Selon Frédéric Saint-Sardos, managing director, Socialyse France, le fondement d’un média c’est une ligne éditoriale, une communauté et une utilité servicielle, trois dimensions sur lesquelles les marques se construisent également, à l’image d’Alpine à l’occasion de son relancement.

  • Alors que le média classique - comme toute la “push communication” - fait l’objet d’une désaffection du public (6 secondes d’attention publicitaire en moyenne - 45% des 25-34 ans utilisateurs d’un adblock), l’expérience consommateur s’enrichit : un consommateur consulte en moyenne 18 sources avant d’acheter. Or puisqu’à chaque contact il y a un contenu, le consumer journey devient un content journey.

  • Le fondement d’un média c’est une ligne éditoriale - une communauté - une utilité servicielle

En ce sens la marque peut s’assimiler au média, à quelques nuances près :

  • La marque n’a pas de ligne éditoriale, elle doit en construire une

  • Sa communauté n’est pas uniquement celle de ses acheteurs

  • L’utilité servicielle n’est pas forcément le produit (par exemple, Redbull)

Pour le lancement d’Alpine, Socialyze :

  • A construit une ligne éditoriale pour la marque, sur la base de l’histoire de son créateur - le pilote Jean Rédélé - basée sur l’amusement, la passion, l’agilité, la quête d’absolu.

  • A créé des communautés autour des facettes de la marque  (design / course auto / grands événements auto / mécanique / voyage / photo)

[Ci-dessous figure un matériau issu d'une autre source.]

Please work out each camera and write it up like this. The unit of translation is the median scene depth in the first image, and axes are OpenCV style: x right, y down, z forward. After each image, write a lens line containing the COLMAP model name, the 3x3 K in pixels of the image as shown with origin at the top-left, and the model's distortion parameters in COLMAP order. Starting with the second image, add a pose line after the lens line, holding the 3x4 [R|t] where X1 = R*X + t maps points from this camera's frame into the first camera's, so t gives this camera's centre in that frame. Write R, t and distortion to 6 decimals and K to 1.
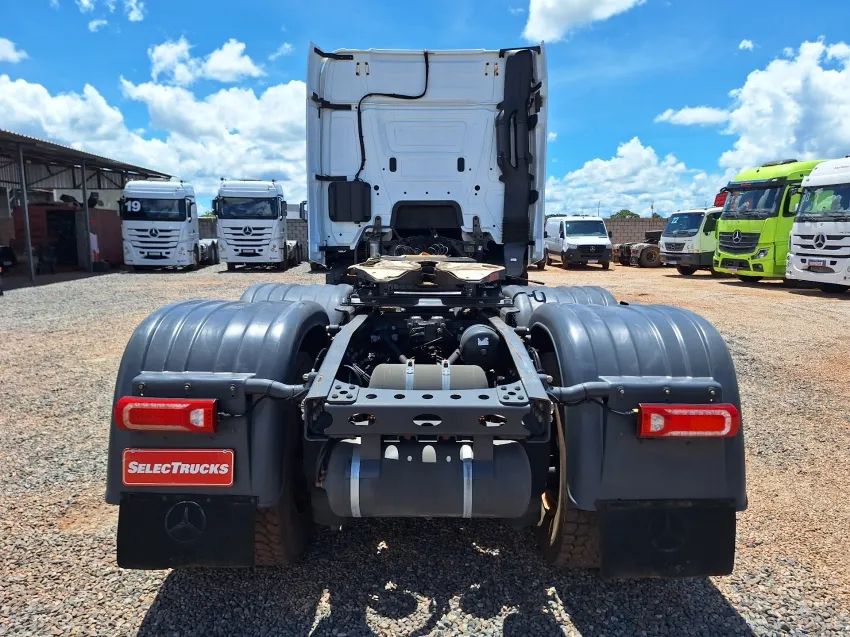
lens RADIAL K [[544.3, 0, 441.1], [0, 544.3, 333.6], [0, 0, 1]] dist [0.036553, -0.003027]
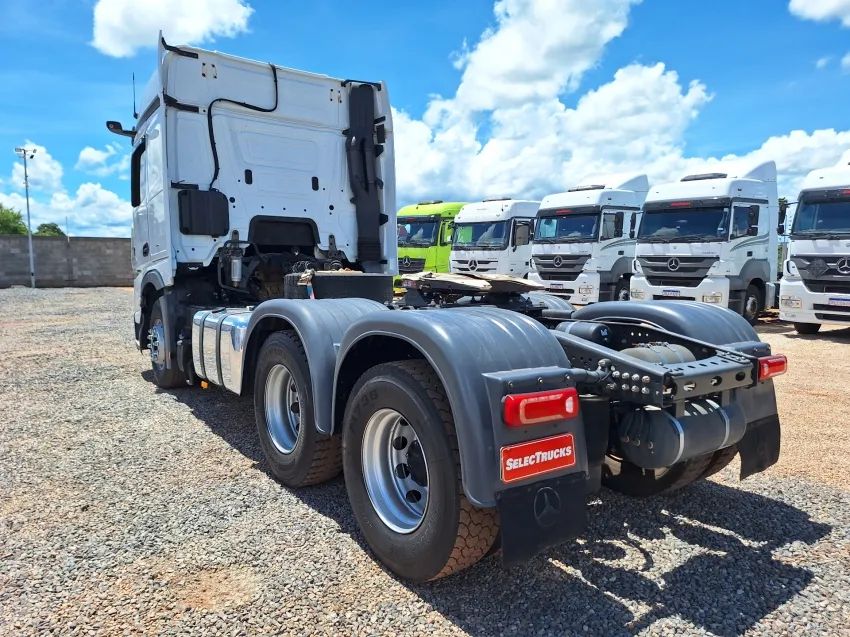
lens RADIAL K [[542.8, 0, 408.4], [0, 542.8, 338.1], [0, 0, 1]] dist [0.032241, -0.002267]
pose [[0.834004, -0.067369, 0.547630, -0.395043], [0.085761, 0.996283, -0.008046, -0.000306], [-0.545053, 0.053675, 0.836682, 0.074464]]
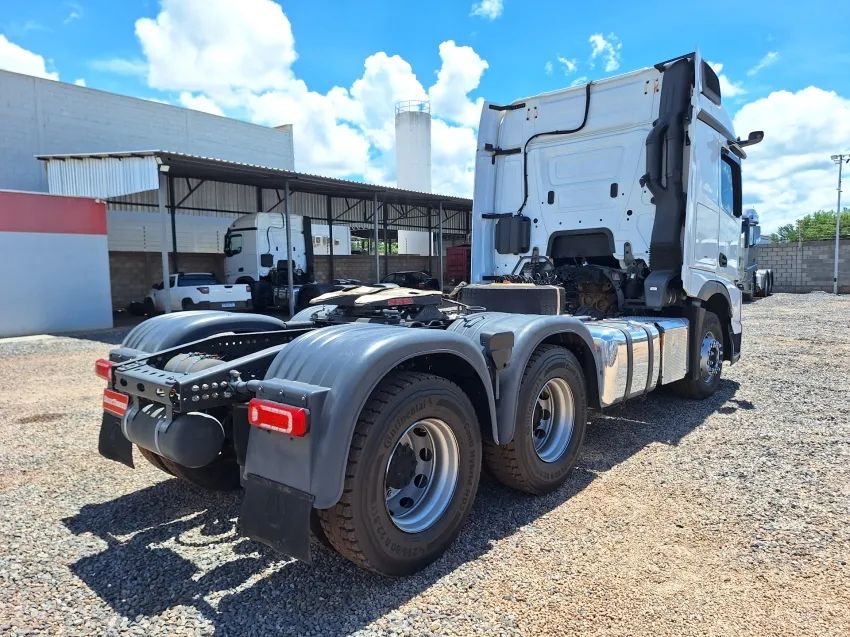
lens RADIAL K [[558.0, 0, 457.4], [0, 558.0, 329.8], [0, 0, 1]] dist [0.048764, -0.002021]
pose [[0.766977, 0.053891, -0.639407, 0.474014], [-0.093529, 0.995214, -0.028310, -0.011351], [0.634821, 0.081516, 0.768347, 0.086453]]
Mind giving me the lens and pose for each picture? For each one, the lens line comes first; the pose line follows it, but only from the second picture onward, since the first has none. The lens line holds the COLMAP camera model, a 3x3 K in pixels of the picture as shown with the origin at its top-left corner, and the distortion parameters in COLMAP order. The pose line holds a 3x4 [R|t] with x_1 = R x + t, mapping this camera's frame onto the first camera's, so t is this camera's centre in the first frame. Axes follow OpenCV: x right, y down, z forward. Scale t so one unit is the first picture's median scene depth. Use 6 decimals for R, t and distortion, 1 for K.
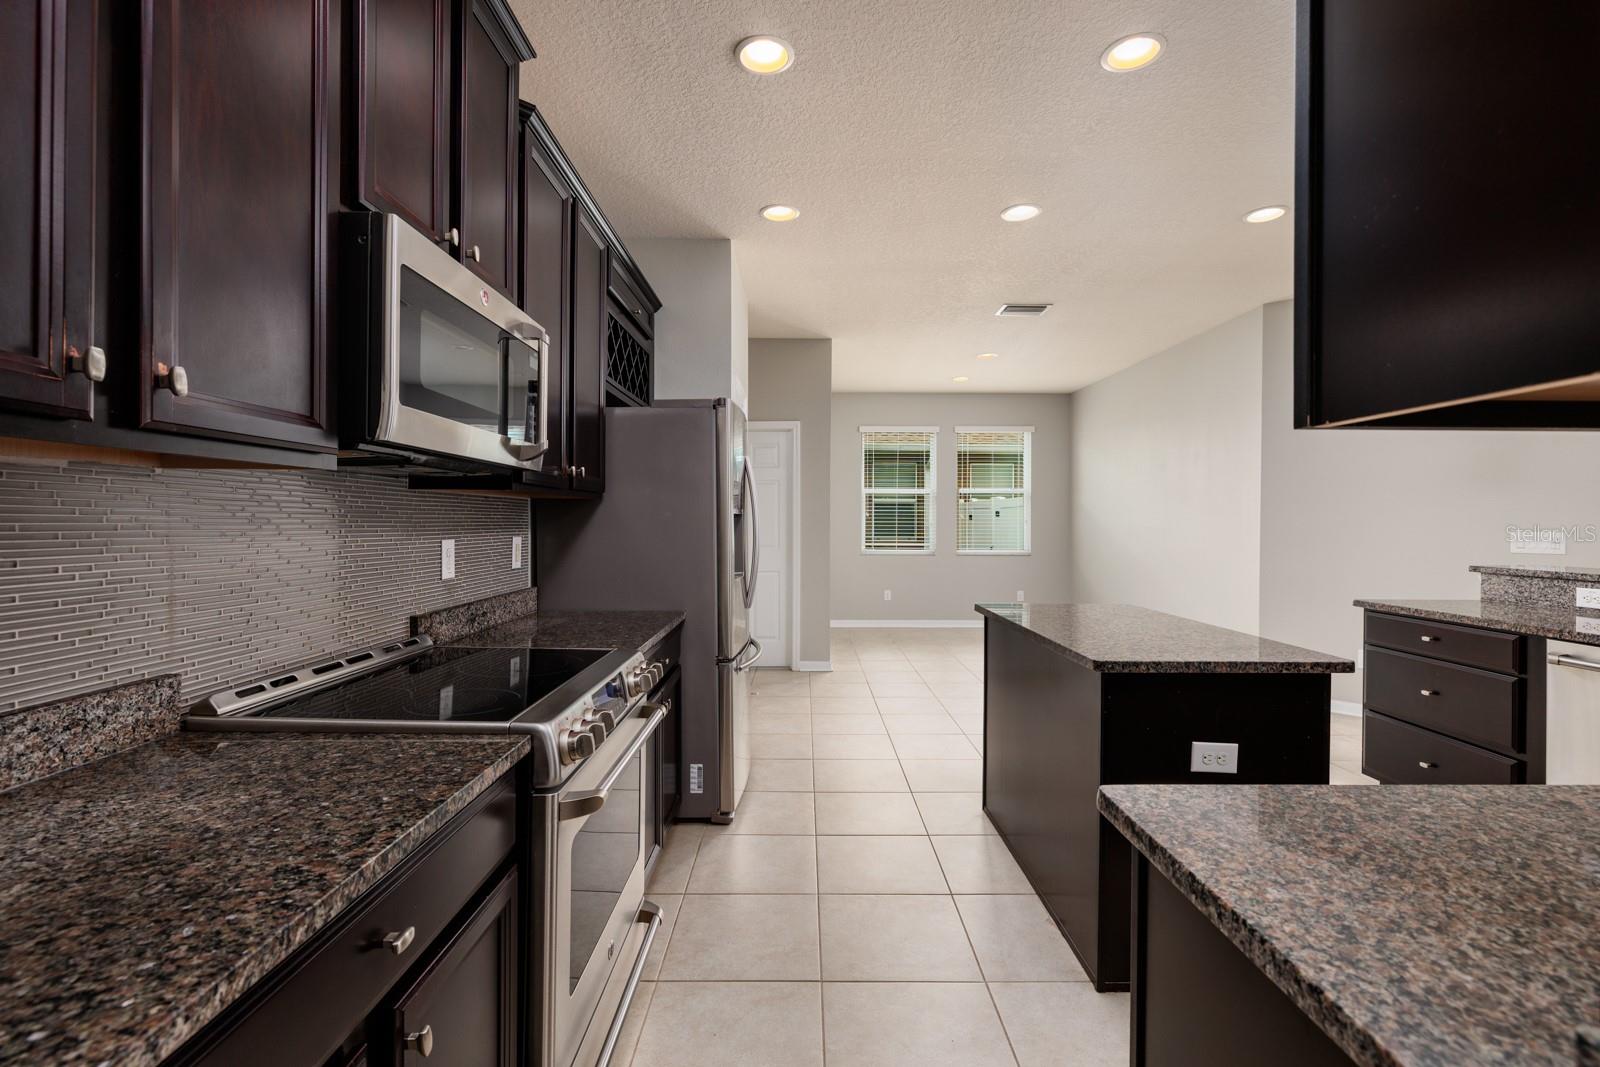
lens RADIAL K [[716.4, 0, 799.7], [0, 716.4, 532.7], [0, 0, 1]] dist [0.003725, -0.000192]
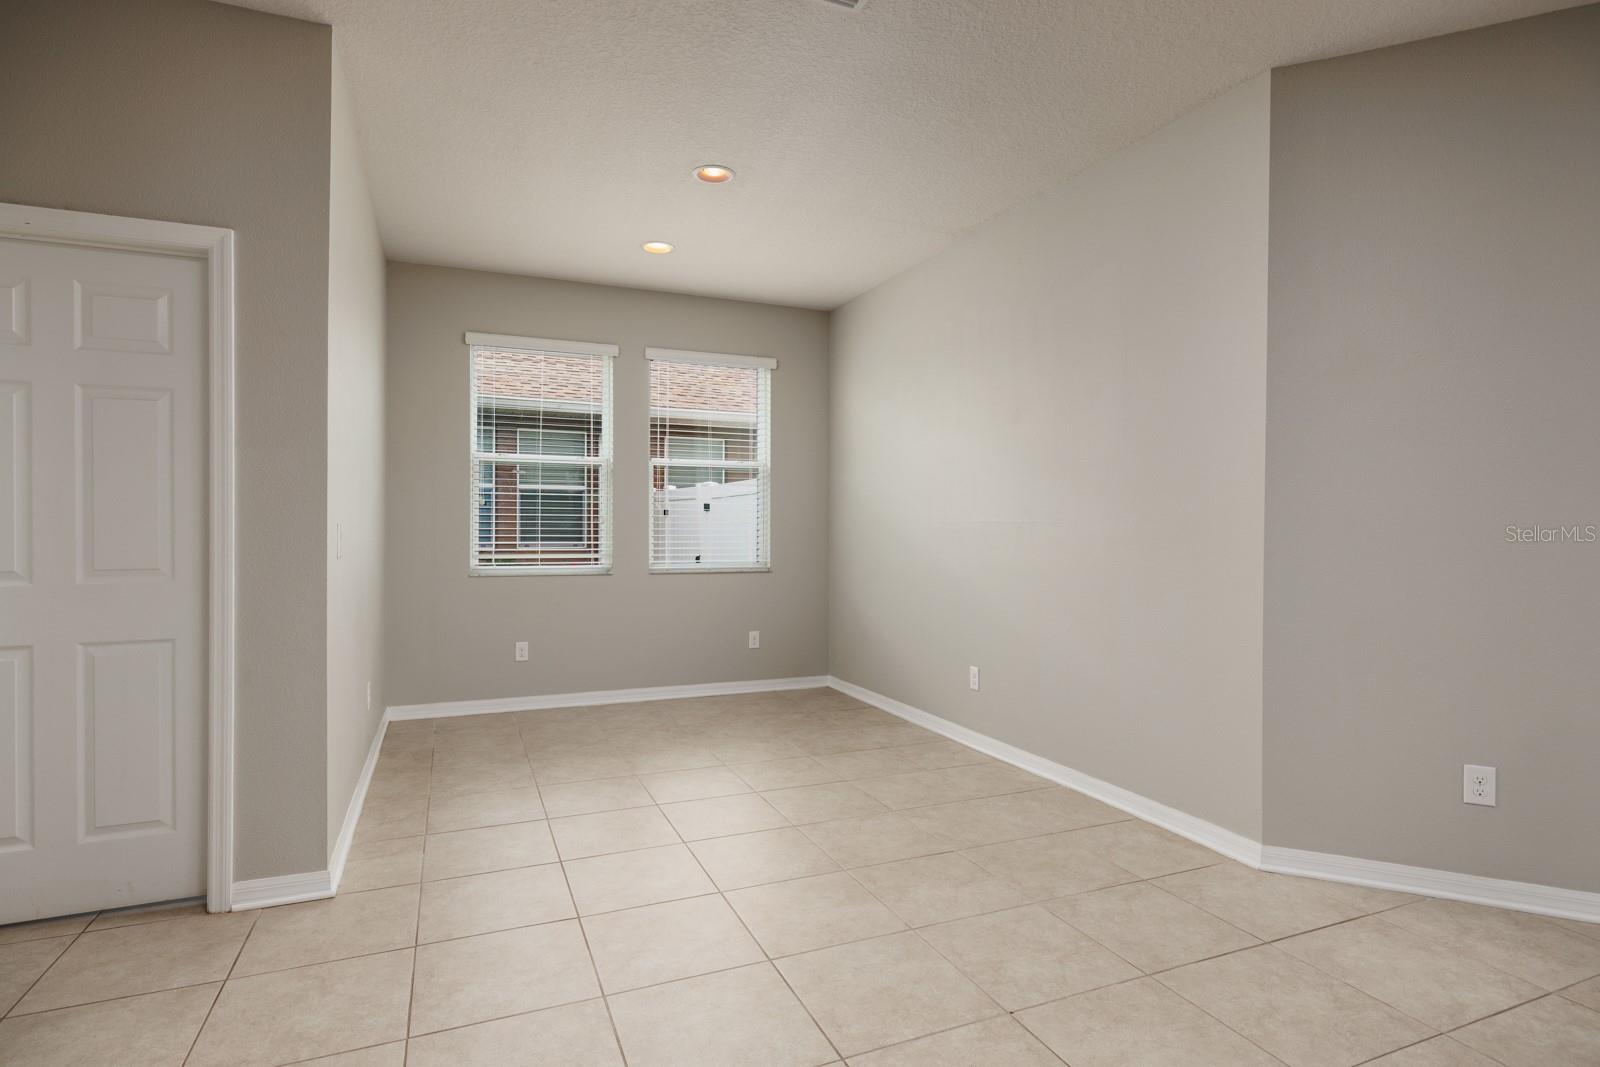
lens RADIAL K [[821.5, 0, 799.2], [0, 821.5, 538.6], [0, 0, 1]] dist [0.000502, 0.000057]
pose [[0.917144, -0.000937, 0.398554, 0.069680], [-0.000115, 0.999997, 0.002615, 0.001401], [-0.398555, -0.002444, 0.917141, 0.352117]]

  • A identifié pour les recruter les communautés intéressées par les sujets (par exemple, les passionnés de montres)

Sur cette base, la marque Alpine s’est dotée un éco-système phygital, basée sur l’activation d”ambassadeurs, d’événements de lancement, de brand content, sans achat média.

Grâce à ce dispositif, tous les exemplaires du lancement ont été vendus en 72 heures, et fin 2017, 40% de la production 2018 était réservée.